What sort of tokens are required to be allowed by the standard in includes? E.g., are spaces in file names allowed?
(This answer is for C, with correct citations and quotes. It does not cover C++.)
C 2018 6.10.2 paragraphs 2 to 4 say:
2 A preprocessing directive of the form
# include < h-char-sequence > new-line
searches a sequence of implementation-defined places for a header identified uniquely by the specified sequence between the < and > delimiters, and causes the replacement of that directive by the entire contents of the header. How the places are specified or the header identified is implementation-defined.
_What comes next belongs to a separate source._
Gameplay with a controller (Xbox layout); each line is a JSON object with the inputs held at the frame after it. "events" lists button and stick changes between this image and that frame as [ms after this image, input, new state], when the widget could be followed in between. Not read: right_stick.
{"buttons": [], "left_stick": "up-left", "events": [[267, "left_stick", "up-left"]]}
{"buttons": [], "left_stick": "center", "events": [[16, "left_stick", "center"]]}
3 A preprocessing directive of the form
# include " q-char-sequence " new-line
causes the replacement of that directive by the entire contents of the source file identified by the specified sequence between the " delimiters. The named source file is searched for in an implementation-defined manner. If this search is not supported, or if the search fails, the directive is reprocessed as if it read
# include < h-char-sequence > new-line
with the identical contained sequence (including > characters, if any) from the original directive.
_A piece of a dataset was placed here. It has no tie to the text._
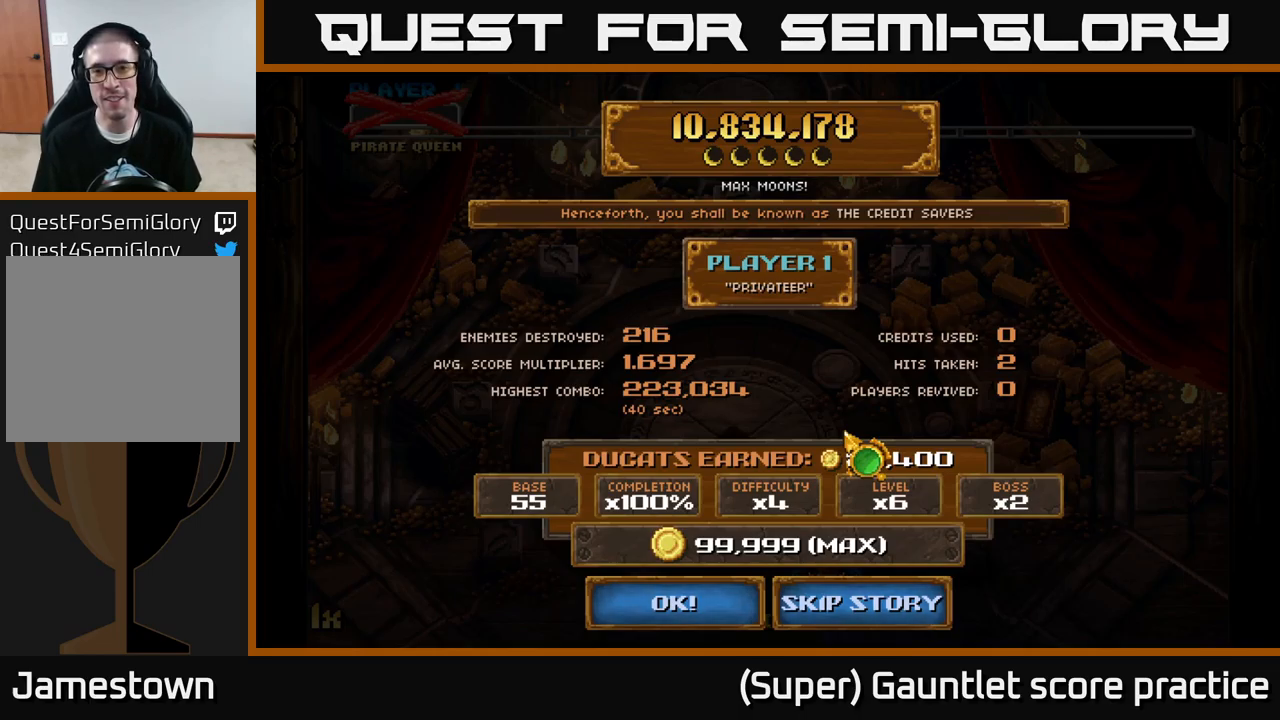
{"buttons": [], "left_stick": "center", "events": []}
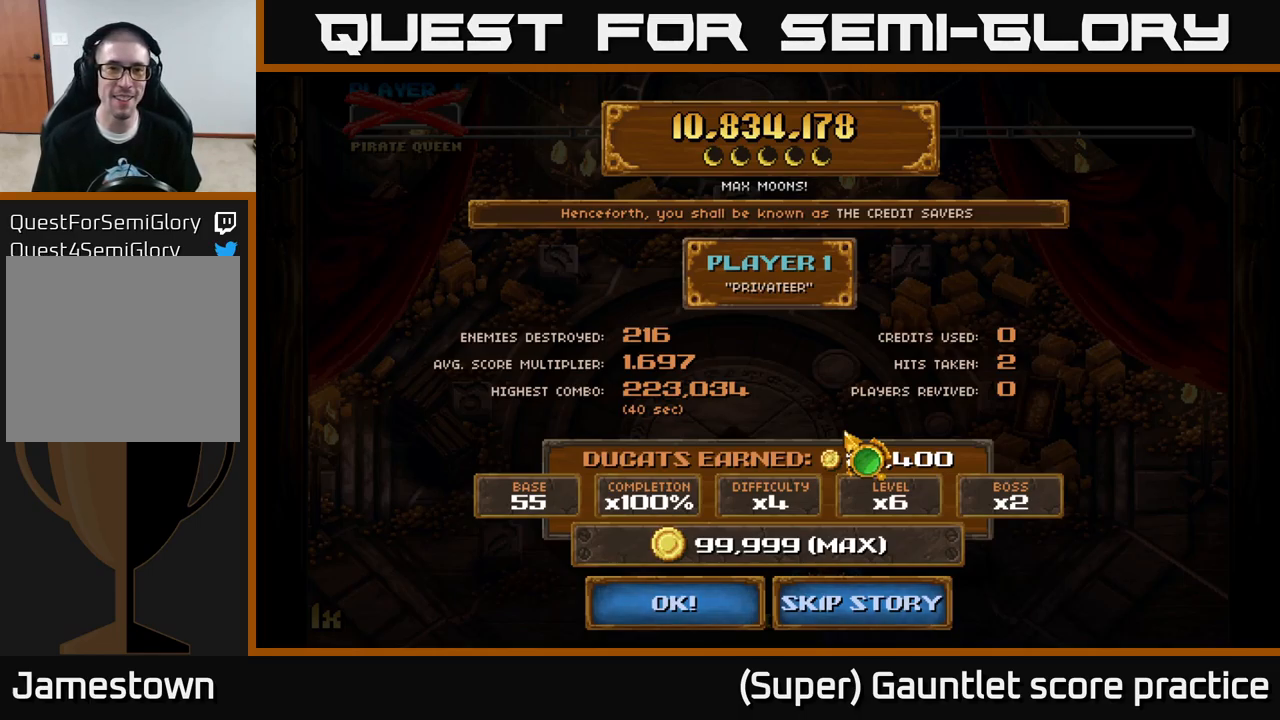
{"buttons": [], "left_stick": "center", "events": []}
4 A preprocessing directive of the form
# include pp-tokens new-line
(that does not match one of the two previous forms) is permitted. The preprocessing tokens after include in the directive are processed just as in normal text. (Each identifier currently defined as a macro name is replaced by its replacement list of preprocessing tokens.) The directive resulting after all replacements shall match one of the two previous forms. The method by which a sequence of preprocessing tokens between a < and a > preprocessing token pair or a pair of " characters is combined into a single header name preprocessing token is implementation-defined.
The grammar symbols h-char-sequence and q-char-sequence are defined in 6.4.7. An h-char-sequence is < followed by any members of the source character set (at least one) other than new-line or > and then terminated by a >. A q-char-sequence* is the same with < and > replaced by ". However, the behavior is undefined if the characters ', \, //, or /* appear in either sequence or if " appears in an h-char-sequence.